Hoje, diferente do que foi narrado pelo romancista paraibano, os usineiros e senhores de engenho não precisam mais fugir das enchentes. Estão seguros em seus apartamentos de luxo. Somente o povo pobre, os camponeses, os pequenos comerciantes e os trabalhadores sofrem as consequências de tantas tragédias. Os que teimam em viver e que, mesmo assim, desde o dia 18 de junho, não param de contribuir com o que podem. São alimentos, roupas, colchões, remédios… trazidos principalmente pelos trabalhadores e suas famílias, heróis anônimos das localidades próximas e dos estados vizinhos. Outros, podem ser identificados, como os professores municipais, que cederam o seu Centro de Treinamentos para abrigar a população, os professores e servidores da Universidade Federal da Paraíba, os comitês de voluntários formados às pressas por iniciativa popular, e o Exército brasileiro, que além do apoio logístico providencia a restauração provisória da principal ponte de Alagoa Grande.

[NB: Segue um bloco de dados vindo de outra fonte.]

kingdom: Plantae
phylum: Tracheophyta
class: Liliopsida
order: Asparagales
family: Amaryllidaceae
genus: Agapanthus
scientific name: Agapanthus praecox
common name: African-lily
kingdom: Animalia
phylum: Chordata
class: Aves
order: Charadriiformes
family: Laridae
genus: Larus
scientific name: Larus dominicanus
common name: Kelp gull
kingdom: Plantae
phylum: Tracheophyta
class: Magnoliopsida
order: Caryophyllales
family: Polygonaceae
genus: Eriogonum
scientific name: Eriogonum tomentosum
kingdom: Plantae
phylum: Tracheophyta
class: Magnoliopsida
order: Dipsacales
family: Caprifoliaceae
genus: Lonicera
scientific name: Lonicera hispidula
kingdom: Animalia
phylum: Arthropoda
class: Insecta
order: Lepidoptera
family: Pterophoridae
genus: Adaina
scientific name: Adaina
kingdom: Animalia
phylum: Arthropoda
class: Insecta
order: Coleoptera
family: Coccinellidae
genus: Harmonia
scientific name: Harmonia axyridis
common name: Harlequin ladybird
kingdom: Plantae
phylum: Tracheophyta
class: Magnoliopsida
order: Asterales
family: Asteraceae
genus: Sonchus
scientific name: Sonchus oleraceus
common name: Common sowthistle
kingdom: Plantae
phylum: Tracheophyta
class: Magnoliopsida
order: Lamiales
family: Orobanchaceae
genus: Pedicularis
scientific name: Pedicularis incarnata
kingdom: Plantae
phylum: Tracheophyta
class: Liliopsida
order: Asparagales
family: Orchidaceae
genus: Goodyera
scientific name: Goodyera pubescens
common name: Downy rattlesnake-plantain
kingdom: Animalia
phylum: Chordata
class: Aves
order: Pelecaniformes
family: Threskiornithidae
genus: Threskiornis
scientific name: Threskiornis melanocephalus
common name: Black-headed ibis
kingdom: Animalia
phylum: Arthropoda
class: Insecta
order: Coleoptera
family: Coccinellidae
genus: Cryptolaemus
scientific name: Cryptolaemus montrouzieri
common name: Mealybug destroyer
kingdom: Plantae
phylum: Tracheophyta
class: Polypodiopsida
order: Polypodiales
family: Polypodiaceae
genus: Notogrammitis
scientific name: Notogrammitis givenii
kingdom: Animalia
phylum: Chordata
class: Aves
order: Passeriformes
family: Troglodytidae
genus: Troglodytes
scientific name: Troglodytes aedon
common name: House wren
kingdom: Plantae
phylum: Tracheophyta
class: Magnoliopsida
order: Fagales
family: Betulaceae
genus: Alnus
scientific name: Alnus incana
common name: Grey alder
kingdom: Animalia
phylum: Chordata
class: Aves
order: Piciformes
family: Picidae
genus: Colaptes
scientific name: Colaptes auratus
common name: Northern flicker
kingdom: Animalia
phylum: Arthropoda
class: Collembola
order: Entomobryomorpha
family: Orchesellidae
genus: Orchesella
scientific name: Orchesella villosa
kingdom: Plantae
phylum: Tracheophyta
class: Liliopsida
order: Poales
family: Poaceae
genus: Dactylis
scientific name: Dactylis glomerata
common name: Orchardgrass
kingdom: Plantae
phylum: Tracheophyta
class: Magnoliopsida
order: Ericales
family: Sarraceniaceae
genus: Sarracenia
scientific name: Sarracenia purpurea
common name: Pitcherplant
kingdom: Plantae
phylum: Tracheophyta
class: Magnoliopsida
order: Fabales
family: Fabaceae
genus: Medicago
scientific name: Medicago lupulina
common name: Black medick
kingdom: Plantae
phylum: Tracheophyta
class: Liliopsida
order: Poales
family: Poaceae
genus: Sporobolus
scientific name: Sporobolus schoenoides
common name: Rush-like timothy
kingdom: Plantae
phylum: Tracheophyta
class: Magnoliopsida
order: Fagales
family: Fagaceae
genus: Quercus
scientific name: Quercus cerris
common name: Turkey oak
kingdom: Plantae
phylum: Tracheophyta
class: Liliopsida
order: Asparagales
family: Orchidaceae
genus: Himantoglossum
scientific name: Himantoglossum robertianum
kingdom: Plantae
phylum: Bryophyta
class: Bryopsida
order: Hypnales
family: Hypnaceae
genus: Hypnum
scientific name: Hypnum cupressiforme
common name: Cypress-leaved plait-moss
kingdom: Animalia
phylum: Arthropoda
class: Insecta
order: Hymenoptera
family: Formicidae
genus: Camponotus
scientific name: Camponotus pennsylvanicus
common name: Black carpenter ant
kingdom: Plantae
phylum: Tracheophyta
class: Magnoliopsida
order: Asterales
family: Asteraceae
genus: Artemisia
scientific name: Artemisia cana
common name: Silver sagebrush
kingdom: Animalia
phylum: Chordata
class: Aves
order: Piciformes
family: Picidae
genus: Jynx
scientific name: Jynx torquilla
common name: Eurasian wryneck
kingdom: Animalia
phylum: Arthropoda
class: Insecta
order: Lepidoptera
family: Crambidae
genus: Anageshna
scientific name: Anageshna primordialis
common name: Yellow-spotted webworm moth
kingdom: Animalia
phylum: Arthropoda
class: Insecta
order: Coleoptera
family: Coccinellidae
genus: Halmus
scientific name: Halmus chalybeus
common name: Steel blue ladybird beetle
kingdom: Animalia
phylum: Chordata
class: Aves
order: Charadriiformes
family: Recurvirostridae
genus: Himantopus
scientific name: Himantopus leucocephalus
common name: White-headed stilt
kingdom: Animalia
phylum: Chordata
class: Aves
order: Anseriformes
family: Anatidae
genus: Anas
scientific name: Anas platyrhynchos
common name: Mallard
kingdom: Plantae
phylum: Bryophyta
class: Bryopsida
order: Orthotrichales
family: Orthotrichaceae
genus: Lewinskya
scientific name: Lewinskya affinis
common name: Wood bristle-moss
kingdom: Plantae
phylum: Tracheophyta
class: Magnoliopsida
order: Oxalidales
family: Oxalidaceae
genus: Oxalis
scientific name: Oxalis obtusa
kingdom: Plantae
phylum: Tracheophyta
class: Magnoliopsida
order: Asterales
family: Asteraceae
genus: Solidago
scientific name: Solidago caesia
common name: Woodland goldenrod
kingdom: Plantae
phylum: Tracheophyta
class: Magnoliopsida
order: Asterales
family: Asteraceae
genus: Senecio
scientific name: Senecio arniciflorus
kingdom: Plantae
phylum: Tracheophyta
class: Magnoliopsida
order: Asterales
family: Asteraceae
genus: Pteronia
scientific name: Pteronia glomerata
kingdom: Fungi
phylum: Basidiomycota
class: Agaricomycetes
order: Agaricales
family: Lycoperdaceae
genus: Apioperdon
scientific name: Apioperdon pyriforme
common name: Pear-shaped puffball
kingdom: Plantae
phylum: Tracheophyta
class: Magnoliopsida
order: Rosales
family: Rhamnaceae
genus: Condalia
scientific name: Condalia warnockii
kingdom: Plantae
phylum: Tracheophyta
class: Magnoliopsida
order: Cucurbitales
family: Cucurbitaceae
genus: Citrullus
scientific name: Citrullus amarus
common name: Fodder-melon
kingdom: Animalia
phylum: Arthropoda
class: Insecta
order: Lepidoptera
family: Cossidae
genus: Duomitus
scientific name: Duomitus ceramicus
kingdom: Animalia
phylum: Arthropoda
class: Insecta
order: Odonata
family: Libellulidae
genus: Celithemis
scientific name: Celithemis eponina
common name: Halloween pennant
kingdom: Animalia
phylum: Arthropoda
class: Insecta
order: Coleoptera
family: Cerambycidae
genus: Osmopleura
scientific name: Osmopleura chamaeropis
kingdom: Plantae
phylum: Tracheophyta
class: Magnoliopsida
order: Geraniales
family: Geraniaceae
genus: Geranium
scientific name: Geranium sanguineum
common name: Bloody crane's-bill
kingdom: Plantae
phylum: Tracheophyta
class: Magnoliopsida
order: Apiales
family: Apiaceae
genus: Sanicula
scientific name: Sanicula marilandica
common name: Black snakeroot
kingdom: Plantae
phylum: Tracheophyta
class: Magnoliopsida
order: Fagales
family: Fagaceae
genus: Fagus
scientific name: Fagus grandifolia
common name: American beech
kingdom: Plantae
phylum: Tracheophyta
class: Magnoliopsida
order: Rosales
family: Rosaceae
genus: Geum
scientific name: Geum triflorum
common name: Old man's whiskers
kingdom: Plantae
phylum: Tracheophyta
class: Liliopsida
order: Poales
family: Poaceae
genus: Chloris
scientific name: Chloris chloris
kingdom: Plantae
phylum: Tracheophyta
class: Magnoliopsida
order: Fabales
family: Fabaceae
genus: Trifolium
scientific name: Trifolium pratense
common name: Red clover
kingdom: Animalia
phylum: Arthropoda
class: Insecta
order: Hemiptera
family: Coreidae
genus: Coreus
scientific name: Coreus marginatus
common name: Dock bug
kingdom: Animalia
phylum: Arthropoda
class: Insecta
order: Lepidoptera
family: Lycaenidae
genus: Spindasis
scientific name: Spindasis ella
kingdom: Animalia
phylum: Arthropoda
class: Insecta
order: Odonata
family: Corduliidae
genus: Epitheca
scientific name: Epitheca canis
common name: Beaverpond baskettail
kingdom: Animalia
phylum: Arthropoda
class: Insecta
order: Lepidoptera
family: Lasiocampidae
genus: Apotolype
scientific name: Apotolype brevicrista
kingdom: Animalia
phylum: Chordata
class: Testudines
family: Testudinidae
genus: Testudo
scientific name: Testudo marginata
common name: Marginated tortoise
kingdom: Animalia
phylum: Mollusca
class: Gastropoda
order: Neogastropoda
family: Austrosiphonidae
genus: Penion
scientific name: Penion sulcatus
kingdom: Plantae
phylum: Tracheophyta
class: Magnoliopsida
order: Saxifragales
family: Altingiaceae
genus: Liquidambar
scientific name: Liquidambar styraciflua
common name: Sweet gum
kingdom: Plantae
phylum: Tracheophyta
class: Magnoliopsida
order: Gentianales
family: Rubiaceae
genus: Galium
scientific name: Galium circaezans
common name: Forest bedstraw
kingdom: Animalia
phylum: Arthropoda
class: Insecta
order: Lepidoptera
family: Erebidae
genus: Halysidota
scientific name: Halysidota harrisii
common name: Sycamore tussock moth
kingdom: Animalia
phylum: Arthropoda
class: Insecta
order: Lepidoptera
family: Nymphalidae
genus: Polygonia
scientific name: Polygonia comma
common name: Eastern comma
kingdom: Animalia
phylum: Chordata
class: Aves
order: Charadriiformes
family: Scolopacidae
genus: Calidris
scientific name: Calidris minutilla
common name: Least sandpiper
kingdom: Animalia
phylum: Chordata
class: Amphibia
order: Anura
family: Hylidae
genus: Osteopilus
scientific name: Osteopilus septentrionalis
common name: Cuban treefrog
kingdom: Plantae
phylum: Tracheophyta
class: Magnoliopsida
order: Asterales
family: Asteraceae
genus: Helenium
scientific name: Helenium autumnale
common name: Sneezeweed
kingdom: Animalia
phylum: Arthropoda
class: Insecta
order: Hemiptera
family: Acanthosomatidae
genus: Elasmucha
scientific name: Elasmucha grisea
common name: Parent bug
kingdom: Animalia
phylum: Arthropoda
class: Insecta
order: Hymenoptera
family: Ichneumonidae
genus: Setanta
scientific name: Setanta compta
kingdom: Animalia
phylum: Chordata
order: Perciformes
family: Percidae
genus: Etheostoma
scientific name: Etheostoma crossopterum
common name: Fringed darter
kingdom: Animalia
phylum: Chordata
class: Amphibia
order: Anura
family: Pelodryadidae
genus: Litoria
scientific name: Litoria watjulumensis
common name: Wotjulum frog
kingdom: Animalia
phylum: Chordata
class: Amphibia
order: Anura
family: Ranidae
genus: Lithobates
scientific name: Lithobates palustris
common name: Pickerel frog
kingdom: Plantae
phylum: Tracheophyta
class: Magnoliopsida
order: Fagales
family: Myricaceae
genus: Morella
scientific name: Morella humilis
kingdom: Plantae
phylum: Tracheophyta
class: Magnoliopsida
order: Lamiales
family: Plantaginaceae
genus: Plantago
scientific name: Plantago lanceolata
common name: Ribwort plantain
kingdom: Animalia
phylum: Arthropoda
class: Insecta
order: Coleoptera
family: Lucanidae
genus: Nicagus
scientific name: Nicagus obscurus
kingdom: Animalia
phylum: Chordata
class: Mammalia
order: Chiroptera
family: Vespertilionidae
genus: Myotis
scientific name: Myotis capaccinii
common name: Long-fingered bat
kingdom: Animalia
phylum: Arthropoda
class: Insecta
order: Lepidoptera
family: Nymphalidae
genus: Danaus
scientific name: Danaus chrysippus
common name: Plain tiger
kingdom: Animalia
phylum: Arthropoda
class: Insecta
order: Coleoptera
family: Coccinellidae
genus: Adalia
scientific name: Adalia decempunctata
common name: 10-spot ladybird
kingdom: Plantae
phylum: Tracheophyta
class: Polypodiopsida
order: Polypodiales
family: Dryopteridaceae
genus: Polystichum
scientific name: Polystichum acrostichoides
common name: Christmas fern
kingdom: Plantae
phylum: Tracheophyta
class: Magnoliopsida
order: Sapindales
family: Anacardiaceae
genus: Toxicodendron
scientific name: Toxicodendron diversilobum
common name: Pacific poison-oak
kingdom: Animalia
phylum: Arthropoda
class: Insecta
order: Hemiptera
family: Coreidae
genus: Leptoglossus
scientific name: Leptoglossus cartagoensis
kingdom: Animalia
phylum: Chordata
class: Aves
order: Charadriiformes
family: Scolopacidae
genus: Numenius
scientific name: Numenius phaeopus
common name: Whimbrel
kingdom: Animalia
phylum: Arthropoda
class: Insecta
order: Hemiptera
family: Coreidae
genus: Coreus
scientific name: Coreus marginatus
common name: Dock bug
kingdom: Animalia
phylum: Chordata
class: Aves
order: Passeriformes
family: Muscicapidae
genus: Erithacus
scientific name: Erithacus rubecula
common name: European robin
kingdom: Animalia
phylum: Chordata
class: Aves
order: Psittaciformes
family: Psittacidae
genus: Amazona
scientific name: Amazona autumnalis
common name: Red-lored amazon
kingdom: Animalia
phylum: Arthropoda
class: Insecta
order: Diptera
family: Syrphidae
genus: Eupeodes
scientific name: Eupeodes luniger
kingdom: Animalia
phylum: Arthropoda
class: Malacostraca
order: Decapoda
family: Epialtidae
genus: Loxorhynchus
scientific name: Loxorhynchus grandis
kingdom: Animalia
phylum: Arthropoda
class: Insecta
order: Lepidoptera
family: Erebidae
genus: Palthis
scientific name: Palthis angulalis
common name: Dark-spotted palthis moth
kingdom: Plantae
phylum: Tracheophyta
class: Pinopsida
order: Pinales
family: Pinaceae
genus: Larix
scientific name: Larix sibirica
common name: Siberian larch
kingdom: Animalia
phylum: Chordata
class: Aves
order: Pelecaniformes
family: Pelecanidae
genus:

Já o dinheiro recebido pelas empreiteiras não apresentou defeitos de emissão.

E o mercado agradece

Logo após a catástrofe, o Movimento Nacional dos Atingidos por Barragens (MAB) divulgou nota e enviou representantes à Paraíba para prestar apoio à população. Segundo o MAB, o rompimento é “fruto da ganância de empresários e governantes que ao construir as barragens não se preocupam com a vida das pessoas, mas com o lucro que uma obra pode proporcionar ou até mesmo com os ganhos políticos computados no momento de sua construção. Empresas e governos donos das barragens montam campanhas monstruosas de propaganda para divulgar as barragens como símbolo do desenvolvimento. No entanto, os verdadeiros perigos e problemas que estas obras causam sempre foram e continuam sendo escondidos das populações ribeirinhas. Quem acaba pagando o preço desta prática são as famílias que vivem nas margens dos rios e lagos espalhados por todo o país.” O documento chama atenção também para casos similares que vêm se repetindo em outros estados, a exemplo da Barragem de Itá, divisa do Rio Grande do Sul com Santa Catarina, onde circulam informações de que uma ruptura na parte inferior da barragem poderia comprometer a obra. O comentário foi desmentido pela construtora Tractebel, empresa belga, dona de diversas barragens.

Até o momento, nenhuma investigação séria foi realizada para tranquilizar o povo da região. Outro caso é o da Barragem de Manso, no Mato Grosso. Com diagnósticos idênticos, permanece sem nenhuma providência adotada.